There’s been a rash of database-corruption posts recently. On the two forums that I read, there have so far been around 12 corruption-related problems so far this month. That’s frightening. Many of the problems were only solved either with some data loss or with a lot of work, or both. So what are the two things that most of these cases had in common.
- No backups
- No corruption checks
Backups
Having no backups is pretty inexcusable, whether its because no backups were scheduled or whether it’s because the backups were failing. Paul’s written about the importance of the right backups, and I’m not going to repeat him here.
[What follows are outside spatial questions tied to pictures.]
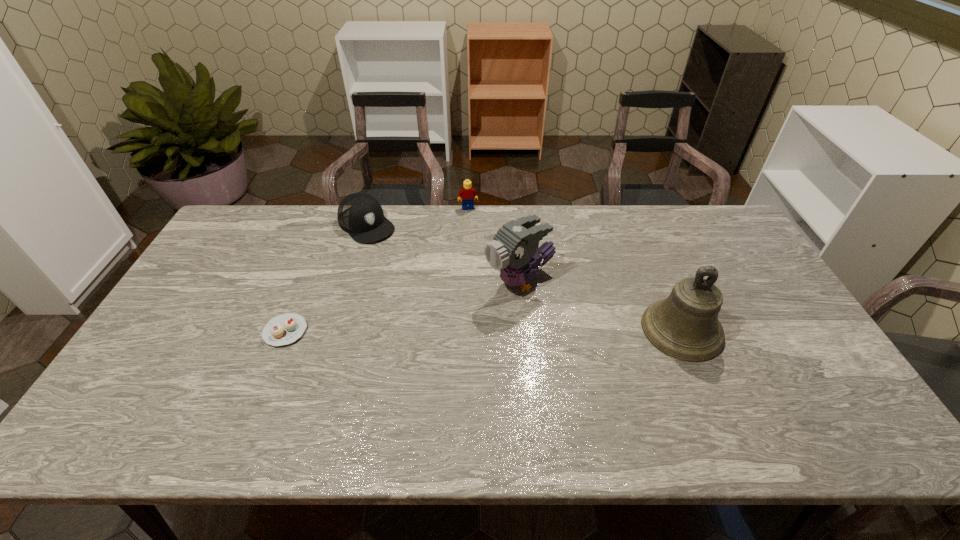
Locate an element on the screen. The width and height of the screenshot is (960, 540). vacant area at the right edge is located at coordinates (757, 267).

This screenshot has height=540, width=960. In order to click on free location at the far left corner of the desktop in this screenshot , I will do click(x=247, y=218).

Where is `vacant space in between the cap and the Lego`? The width and height of the screenshot is (960, 540). vacant space in between the cap and the Lego is located at coordinates (418, 217).

Identify the location of vacant area that lies between the third object from right to left and the cap. (418, 217).

Identify the location of free point between the second object from right to left and the rightmost object. (601, 306).

What are the coordinates of `free point between the cap and the cupcake` in the screenshot? It's located at tap(326, 278).

At what (x,y) coordinates should I click in order to perform the action: click on empty space that is in between the fourth object from left to right and the rightmost object. Please return your answer as a coordinate pair (x, y). The height and width of the screenshot is (540, 960). Looking at the image, I should click on point(601,306).

Locate an element on the screen. empty space between the Lego and the shortest object is located at coordinates (377, 269).

Where is `vacant area between the cap and the Lego`? vacant area between the cap and the Lego is located at coordinates (418, 217).

Image resolution: width=960 pixels, height=540 pixels. Find the location of `free point between the fourth object from left to right and the cap`. free point between the fourth object from left to right and the cap is located at coordinates (444, 254).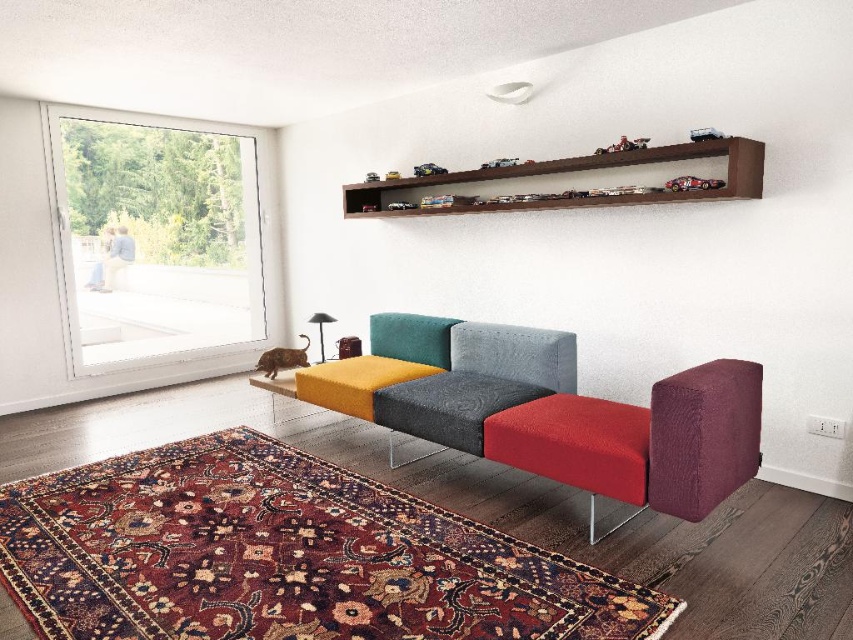
Question: Does transparent glass door at left have a greater width compared to wooden shelf at upper center?

Choices:
 (A) no
 (B) yes

Answer: (A)

Question: Which of the following is the farthest from the observer?

Choices:
 (A) wooden shelf at upper center
 (B) transparent glass door at left

Answer: (B)

Question: Where is transparent glass door at left located in relation to wooden shelf at upper center in the image?

Choices:
 (A) above
 (B) below

Answer: (B)

Question: Observing the image, what is the correct spatial positioning of transparent glass door at left in reference to wooden shelf at upper center?

Choices:
 (A) below
 (B) above

Answer: (A)

Question: Which point appears closest to the camera in this image?

Choices:
 (A) (428, 193)
 (B) (109, 120)

Answer: (A)

Question: Which point appears closest to the camera in this image?

Choices:
 (A) (222, 179)
 (B) (730, 186)

Answer: (B)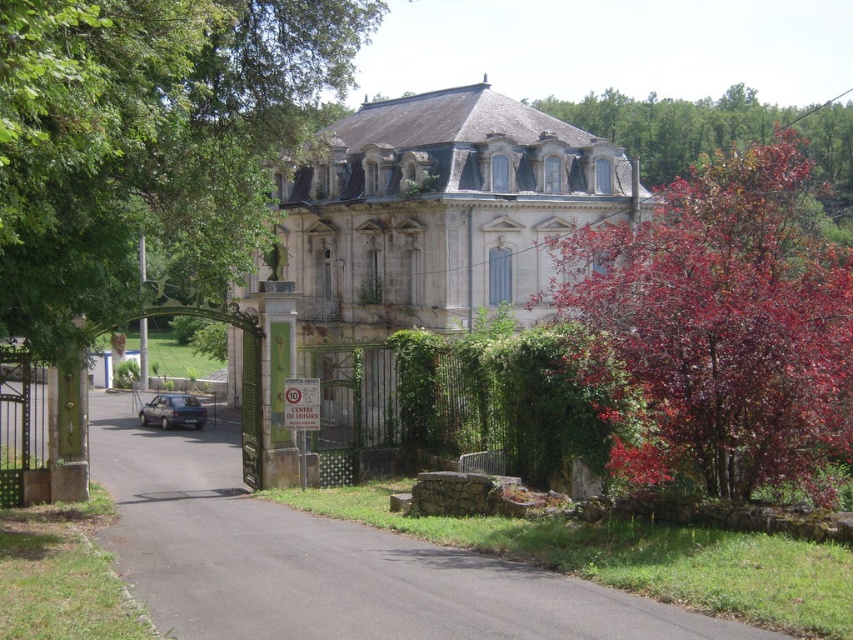
You are standing in front of the grand old building and want to take a photo. You notice two points marked on the image. Which point, point (x=45, y=3) or point (x=838, y=160), is closer to you?

Point (x=45, y=3) is closer to the camera than point (x=838, y=160), so it is closer to you.

You are standing in front of the building and notice the green leafy tree at upper left and the purple leafy tree at upper right. Which tree is positioned lower on the image?

The green leafy tree at upper left is positioned below the purple leafy tree at upper right, so it is lower in the image.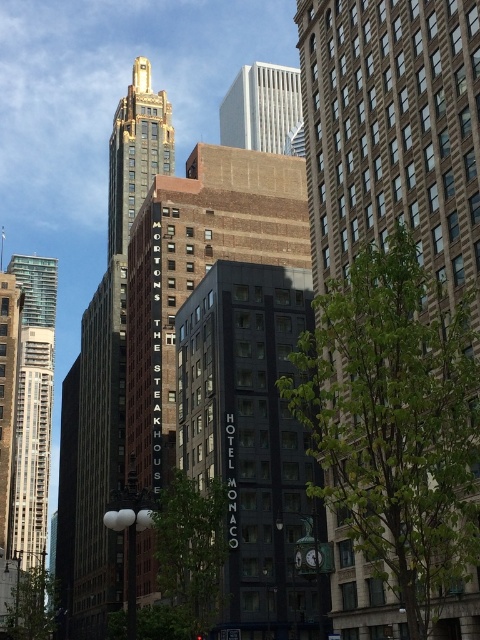
Which is behind, point (321, 280) or point (290, 129)?

The point (290, 129) is more distant.

Locate an element on the screen. The width and height of the screenshot is (480, 640). brown brick building at center is located at coordinates (392, 131).

Find the location of `brown brick building at center`. brown brick building at center is located at coordinates (392, 131).

Where is `brown brick building at center`? The height and width of the screenshot is (640, 480). brown brick building at center is located at coordinates (392, 131).

Is black glass building at center to the right of shiny gold tower at upper center from the viewer's perspective?

Indeed, black glass building at center is positioned on the right side of shiny gold tower at upper center.

Who is lower down, black glass building at center or shiny gold tower at upper center?

Positioned lower is black glass building at center.

The width and height of the screenshot is (480, 640). What do you see at coordinates (253, 445) in the screenshot?
I see `black glass building at center` at bounding box center [253, 445].

Locate an element on the screen. The height and width of the screenshot is (640, 480). black glass building at center is located at coordinates (253, 445).

Who is taller, brown brick building at center or black glass building at center?

brown brick building at center is taller.

Does brown brick building at center lie behind black glass building at center?

No, it is not.

Identify the location of brown brick building at center. (392, 131).

Image resolution: width=480 pixels, height=640 pixels. Identify the location of brown brick building at center. (392, 131).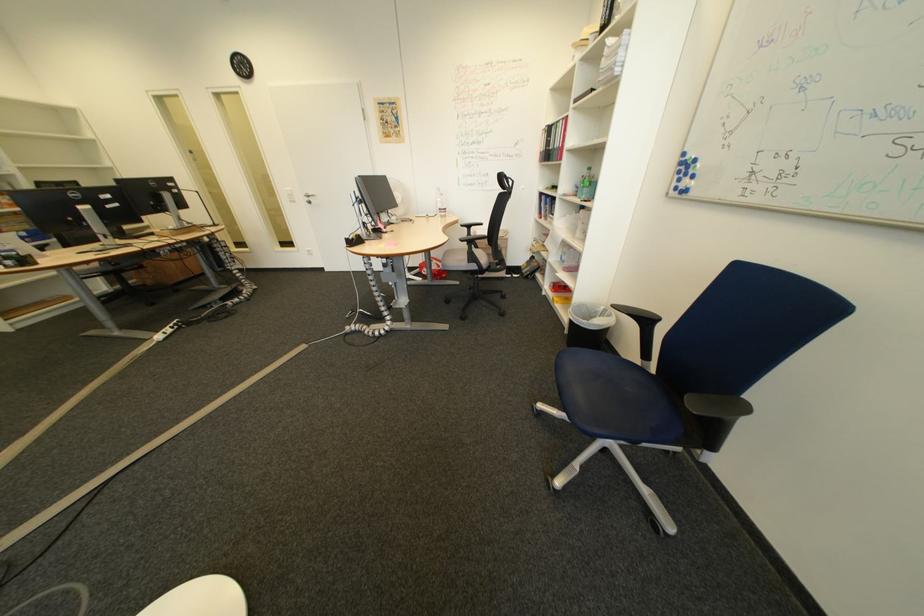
Just having backups is not sufficient. The backups have to be restorable. A backup that’s not restorable is, in my opinion, worse than no backup at all. That means that the jobs have to be checked to ensure that they did run without error and the backups have to be restored somewhere to test them. Ultimately that’s the only way to be 100%, absolutely sure that a backup is restorable.
In SQL 2005 and higher, if the database has checksum page protection and the backup is done with the checksum option then damaged pages will be detected at backup time and damage to the backup set will be detected by RESTORE VERIFYONLY. This may not be the case if the backup was not made with the checksum option.
The other thing that has to be considered is the integrity of the backup media. I’ve seen a case where an IO problem not only damaged the database but also damaged the backup file to the point where it would not restore, despite the backup being on a different LUN of the SAN with no drives shared between it and the data LUN
So, to conclude this section, do you have backups and are you sure your database backups can be restored? Have you tried recently?
Corruption checks
If corruption checks aren’t done regularly, there’s a good chance that any corruption that occurs will remain hidden for quite some time. If this does happen, and the database backups are not made with the CHECKSUM option, then the corrupt pages will get backed up. This causes obvious problems when trying to fix corruption by restoring from a backup.
I’ve seen people say that if they have the Page Verifications et to checksum, there’s no need to run CheckDB. That is not true. Other than backups (when taken with the CHECKSUM option) there is no other operation that reads and checks all of the page checksums in the database. Just having the page checksums in place doesn’t help if there’s never a check made to see that all of them are still correct.
A good database maintenance routine must include running CheckDB regularly or, if there isn’t time to run checkDB, a mixture of CheckAlloc, CheckCatalog and CheckTable on all tables.
How often? Often enough that, should corruption be detected, restoring from a clean backup is an option.
In Conclusion
I would consider the protection of data to be a DBA’s top priority. So backups and integrity checks should be top of the list of things to check and double check, because slipping in this area could have very nasty consequences for the business.
Do you have backups of all your critical production systems?
Are they restorable?
Are you sure?
Do you have corruption in any of your databases?
Are you sure?